- [TASK OBJECTIVE] Count the lines in the records below that contain the string "motori", treating uppercase and lowercase as different. Give only the number.

- [DATA SUPPLIED]
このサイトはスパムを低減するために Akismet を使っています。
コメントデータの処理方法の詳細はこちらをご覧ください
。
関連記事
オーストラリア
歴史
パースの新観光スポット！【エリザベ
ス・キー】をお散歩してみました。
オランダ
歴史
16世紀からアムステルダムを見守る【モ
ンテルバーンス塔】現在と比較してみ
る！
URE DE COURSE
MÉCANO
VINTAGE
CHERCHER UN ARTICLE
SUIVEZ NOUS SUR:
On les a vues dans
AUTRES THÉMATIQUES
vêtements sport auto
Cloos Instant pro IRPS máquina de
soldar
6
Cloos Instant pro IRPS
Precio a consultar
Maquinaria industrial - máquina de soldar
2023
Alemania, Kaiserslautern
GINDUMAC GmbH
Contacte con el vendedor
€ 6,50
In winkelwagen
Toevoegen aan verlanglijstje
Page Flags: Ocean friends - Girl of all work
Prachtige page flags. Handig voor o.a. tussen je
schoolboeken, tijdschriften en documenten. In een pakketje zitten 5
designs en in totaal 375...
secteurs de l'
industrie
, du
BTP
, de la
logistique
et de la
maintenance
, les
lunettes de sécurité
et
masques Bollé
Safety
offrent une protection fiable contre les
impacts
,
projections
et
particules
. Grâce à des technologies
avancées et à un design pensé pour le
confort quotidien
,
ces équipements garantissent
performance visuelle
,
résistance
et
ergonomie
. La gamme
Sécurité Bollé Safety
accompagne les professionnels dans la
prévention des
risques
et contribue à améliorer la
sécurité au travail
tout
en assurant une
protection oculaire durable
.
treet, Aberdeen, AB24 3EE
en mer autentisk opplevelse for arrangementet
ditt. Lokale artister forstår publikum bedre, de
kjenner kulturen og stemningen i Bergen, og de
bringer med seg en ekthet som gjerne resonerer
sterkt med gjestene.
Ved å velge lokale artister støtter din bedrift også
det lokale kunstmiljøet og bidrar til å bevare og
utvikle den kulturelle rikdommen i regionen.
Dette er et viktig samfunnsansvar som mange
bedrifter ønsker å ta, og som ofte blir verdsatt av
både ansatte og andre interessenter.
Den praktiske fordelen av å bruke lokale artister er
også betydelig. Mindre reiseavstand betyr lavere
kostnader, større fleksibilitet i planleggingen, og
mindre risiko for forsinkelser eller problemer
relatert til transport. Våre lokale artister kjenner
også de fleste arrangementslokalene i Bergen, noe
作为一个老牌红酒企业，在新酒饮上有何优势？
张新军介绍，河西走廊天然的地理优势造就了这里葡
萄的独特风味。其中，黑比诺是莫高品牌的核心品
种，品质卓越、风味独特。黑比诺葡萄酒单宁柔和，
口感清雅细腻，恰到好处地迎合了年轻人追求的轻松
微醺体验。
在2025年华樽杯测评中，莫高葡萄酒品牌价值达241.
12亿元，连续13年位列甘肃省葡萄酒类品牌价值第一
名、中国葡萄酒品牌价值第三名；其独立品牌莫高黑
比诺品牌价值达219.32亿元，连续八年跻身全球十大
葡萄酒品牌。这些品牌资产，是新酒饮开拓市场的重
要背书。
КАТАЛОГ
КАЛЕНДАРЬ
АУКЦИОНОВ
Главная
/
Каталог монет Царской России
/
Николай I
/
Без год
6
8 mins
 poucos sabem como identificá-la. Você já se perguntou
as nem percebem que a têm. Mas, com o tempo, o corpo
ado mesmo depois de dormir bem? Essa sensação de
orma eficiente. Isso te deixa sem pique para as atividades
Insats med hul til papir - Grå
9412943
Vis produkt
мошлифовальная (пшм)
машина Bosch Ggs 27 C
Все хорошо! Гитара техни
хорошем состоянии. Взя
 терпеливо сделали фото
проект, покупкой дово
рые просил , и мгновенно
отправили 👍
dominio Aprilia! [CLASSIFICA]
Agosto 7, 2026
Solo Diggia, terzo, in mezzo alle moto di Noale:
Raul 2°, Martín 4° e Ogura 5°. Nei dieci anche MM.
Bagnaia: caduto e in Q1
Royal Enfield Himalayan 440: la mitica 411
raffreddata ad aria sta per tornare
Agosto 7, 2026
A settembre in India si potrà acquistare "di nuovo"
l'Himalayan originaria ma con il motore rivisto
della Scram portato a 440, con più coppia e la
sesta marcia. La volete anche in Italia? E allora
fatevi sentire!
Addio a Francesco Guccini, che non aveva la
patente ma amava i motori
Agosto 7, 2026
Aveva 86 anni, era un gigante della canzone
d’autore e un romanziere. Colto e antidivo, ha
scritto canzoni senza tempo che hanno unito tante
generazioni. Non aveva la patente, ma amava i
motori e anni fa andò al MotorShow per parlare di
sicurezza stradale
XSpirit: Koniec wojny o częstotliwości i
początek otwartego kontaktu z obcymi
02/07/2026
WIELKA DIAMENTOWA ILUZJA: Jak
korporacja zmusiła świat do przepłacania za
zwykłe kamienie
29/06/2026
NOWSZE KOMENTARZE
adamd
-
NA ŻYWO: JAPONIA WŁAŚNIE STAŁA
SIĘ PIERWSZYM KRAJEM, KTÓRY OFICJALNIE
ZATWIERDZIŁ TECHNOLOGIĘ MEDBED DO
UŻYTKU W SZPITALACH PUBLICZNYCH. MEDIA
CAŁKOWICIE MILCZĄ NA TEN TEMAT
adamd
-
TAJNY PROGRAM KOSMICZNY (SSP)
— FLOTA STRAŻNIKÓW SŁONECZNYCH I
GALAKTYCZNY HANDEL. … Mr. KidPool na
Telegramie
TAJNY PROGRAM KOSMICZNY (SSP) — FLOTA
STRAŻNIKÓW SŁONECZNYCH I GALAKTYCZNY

- [RESPONSE] 2